Saved data entries:
# # # # # # #

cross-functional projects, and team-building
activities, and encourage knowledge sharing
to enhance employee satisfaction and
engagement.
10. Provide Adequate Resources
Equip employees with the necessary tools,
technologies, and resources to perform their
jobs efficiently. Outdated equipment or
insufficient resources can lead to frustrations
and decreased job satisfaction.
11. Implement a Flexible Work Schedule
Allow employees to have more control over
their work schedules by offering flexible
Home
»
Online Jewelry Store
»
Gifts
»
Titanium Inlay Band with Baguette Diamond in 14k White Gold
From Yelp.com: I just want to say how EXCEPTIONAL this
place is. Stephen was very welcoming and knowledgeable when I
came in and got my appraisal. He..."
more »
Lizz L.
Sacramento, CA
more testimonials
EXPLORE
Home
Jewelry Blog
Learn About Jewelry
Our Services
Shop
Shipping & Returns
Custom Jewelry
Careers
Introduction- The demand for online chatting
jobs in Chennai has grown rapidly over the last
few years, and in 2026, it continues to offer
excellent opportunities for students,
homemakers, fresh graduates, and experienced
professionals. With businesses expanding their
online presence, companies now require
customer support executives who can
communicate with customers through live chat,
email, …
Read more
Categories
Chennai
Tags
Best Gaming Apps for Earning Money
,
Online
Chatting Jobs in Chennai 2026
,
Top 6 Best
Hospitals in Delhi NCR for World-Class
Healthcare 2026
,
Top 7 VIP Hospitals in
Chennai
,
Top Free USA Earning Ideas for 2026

# # # # # # #

Copy out every line of text in all of the records above, word for word and in the same order.

cross-functional projects, and team-building
activities, and encourage knowledge sharing
to enhance employee satisfaction and
engagement.
10. Provide Adequate Resources
Equip employees with the necessary tools,
technologies, and resources to perform their
jobs efficiently. Outdated equipment or
insufficient resources can lead to frustrations
and decreased job satisfaction.
11. Implement a Flexible Work Schedule
Allow employees to have more control over
their work schedules by offering flexible
Home
»
Online Jewelry Store
»
Gifts
»
Titanium Inlay Band with Baguette Diamond in 14k White Gold
From Yelp.com: I just want to say how EXCEPTIONAL this
place is. Stephen was very welcoming and knowledgeable when I
came in and got my appraisal. He..."
more »
Lizz L.
Sacramento, CA
more testimonials
EXPLORE
Home
Jewelry Blog
Learn About Jewelry
Our Services
Shop
Shipping & Returns
Custom Jewelry
Careers
Introduction- The demand for online chatting
jobs in Chennai has grown rapidly over the last
few years, and in 2026, it continues to offer
excellent opportunities for students,
homemakers, fresh graduates, and experienced
professionals. With businesses expanding their
online presence, companies now require
customer support executives who can
communicate with customers through live chat,
email, …
Read more
Categories
Chennai
Tags
Best Gaming Apps for Earning Money
,
Online
Chatting Jobs in Chennai 2026
,
Top 6 Best
Hospitals in Delhi NCR for World-Class
Healthcare 2026
,
Top 7 VIP Hospitals in
Chennai
,
Top Free USA Earning Ideas for 2026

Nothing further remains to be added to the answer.